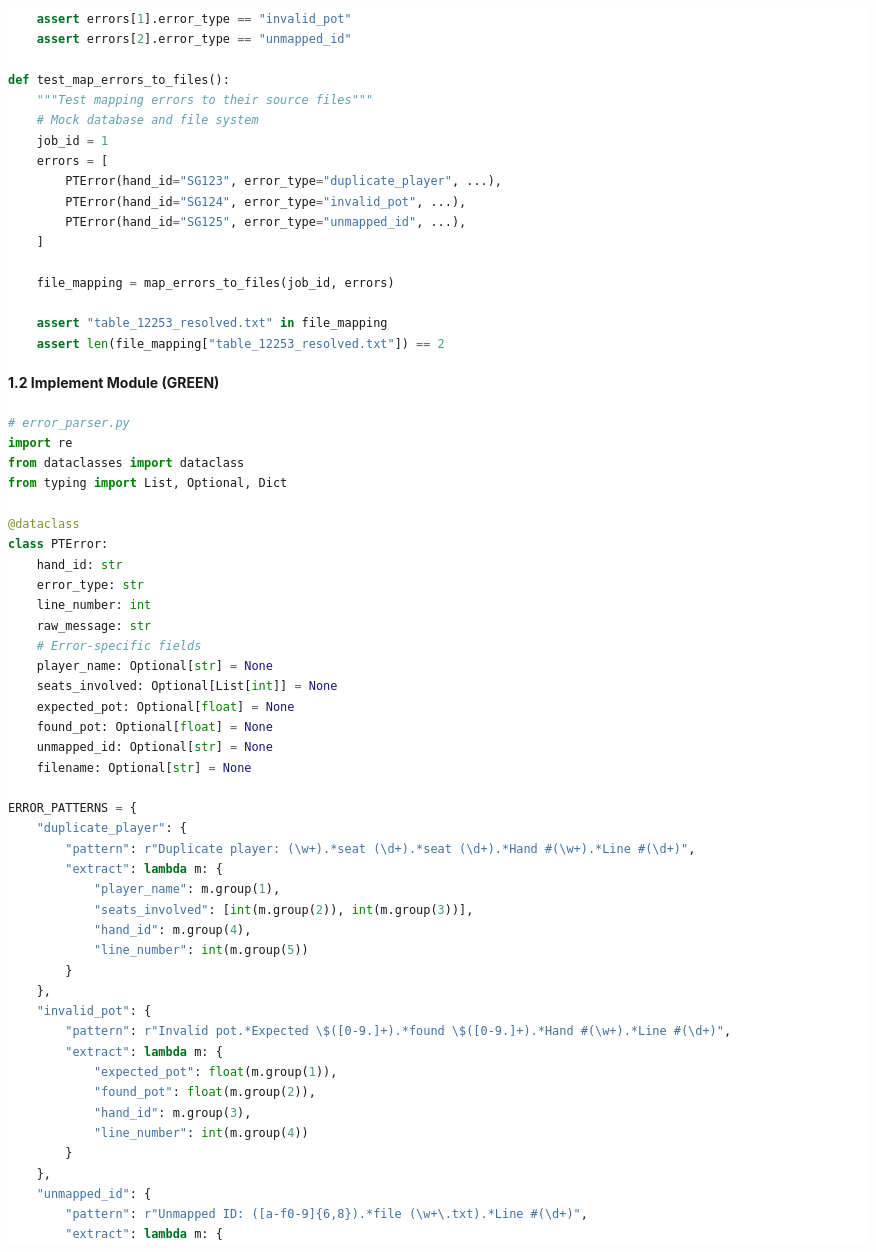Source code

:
 ```python
    assert errors[1].error_type == "invalid_pot"
    assert errors[2].error_type == "unmapped_id"

def test_map_errors_to_files():
    """Test mapping errors to their source files"""
    # Mock database and file system
    job_id = 1
    errors = [
        PTError(hand_id="SG123", error_type="duplicate_player", ...),
        PTError(hand_id="SG124", error_type="invalid_pot", ...),
        PTError(hand_id="SG125", error_type="unmapped_id", ...),
    ]

    file_mapping = map_errors_to_files(job_id, errors)

    assert "table_12253_resolved.txt" in file_mapping
    assert len(file_mapping["table_12253_resolved.txt"]) == 2
```

#### 1.2 Implement Module (GREEN)
```python
# error_parser.py
import re
from dataclasses import dataclass
from typing import List, Optional, Dict

@dataclass
class PTError:
    hand_id: str
    error_type: str
    line_number: int
    raw_message: str
    # Error-specific fields
    player_name: Optional[str] = None
    seats_involved: Optional[List[int]] = None
    expected_pot: Optional[float] = None
    found_pot: Optional[float] = None
    unmapped_id: Optional[str] = None
    filename: Optional[str] = None

ERROR_PATTERNS = {
    "duplicate_player": {
        "pattern": r"Duplicate player: (\w+).*seat (\d+).*seat (\d+).*Hand #(\w+).*Line #(\d+)",
        "extract": lambda m: {
            "player_name": m.group(1),
            "seats_involved": [int(m.group(2)), int(m.group(3))],
            "hand_id": m.group(4),
            "line_number": int(m.group(5))
        }
    },
    "invalid_pot": {
        "pattern": r"Invalid pot.*Expected \$([0-9.]+).*found \$([0-9.]+).*Hand #(\w+).*Line #(\d+)",
        "extract": lambda m: {
            "expected_pot": float(m.group(1)),
            "found_pot": float(m.group(2)),
            "hand_id": m.group(3),
            "line_number": int(m.group(4))
        }
    },
    "unmapped_id": {
        "pattern": r"Unmapped ID: ([a-f0-9]{6,8}).*file (\w+\.txt).*Line #(\d+)",
        "extract": lambda m: {
```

▶ Directions for this task
Copy out all the data above exactly, pictures excluded.

▶ Response to the task
Source code

:
 ```python
    assert errors[1].error_type == "invalid_pot"
    assert errors[2].error_type == "unmapped_id"

def test_map_errors_to_files():
    """Test mapping errors to their source files"""
    # Mock database and file system
    job_id = 1
    errors = [
        PTError(hand_id="SG123", error_type="duplicate_player", ...),
        PTError(hand_id="SG124", error_type="invalid_pot", ...),
        PTError(hand_id="SG125", error_type="unmapped_id", ...),
    ]

    file_mapping = map_errors_to_files(job_id, errors)

    assert "table_12253_resolved.txt" in file_mapping
    assert len(file_mapping["table_12253_resolved.txt"]) == 2
```

#### 1.2 Implement Module (GREEN)
```python
# error_parser.py
import re
from dataclasses import dataclass
from typing import List, Optional, Dict

@dataclass
class PTError:
    hand_id: str
    error_type: str
    line_number: int
    raw_message: str
    # Error-specific fields
    player_name: Optional[str] = None
    seats_involved: Optional[List[int]] = None
    expected_pot: Optional[float] = None
    found_pot: Optional[float] = None
    unmapped_id: Optional[str] = None
    filename: Optional[str] = None

ERROR_PATTERNS = {
    "duplicate_player": {
        "pattern": r"Duplicate player: (\w+).*seat (\d+).*seat (\d+).*Hand #(\w+).*Line #(\d+)",
        "extract": lambda m: {
            "player_name": m.group(1),
            "seats_involved": [int(m.group(2)), int(m.group(3))],
            "hand_id": m.group(4),
            "line_number": int(m.group(5))
        }
    },
    "invalid_pot": {
        "pattern": r"Invalid pot.*Expected \$([0-9.]+).*found \$([0-9.]+).*Hand #(\w+).*Line #(\d+)",
        "extract": lambda m: {
            "expected_pot": float(m.group(1)),
            "found_pot": float(m.group(2)),
            "hand_id": m.group(3),
            "line_number": int(m.group(4))
        }
    },
    "unmapped_id": {
        "pattern": r"Unmapped ID: ([a-f0-9]{6,8}).*file (\w+\.txt).*Line #(\d+)",
        "extract": lambda m: {
```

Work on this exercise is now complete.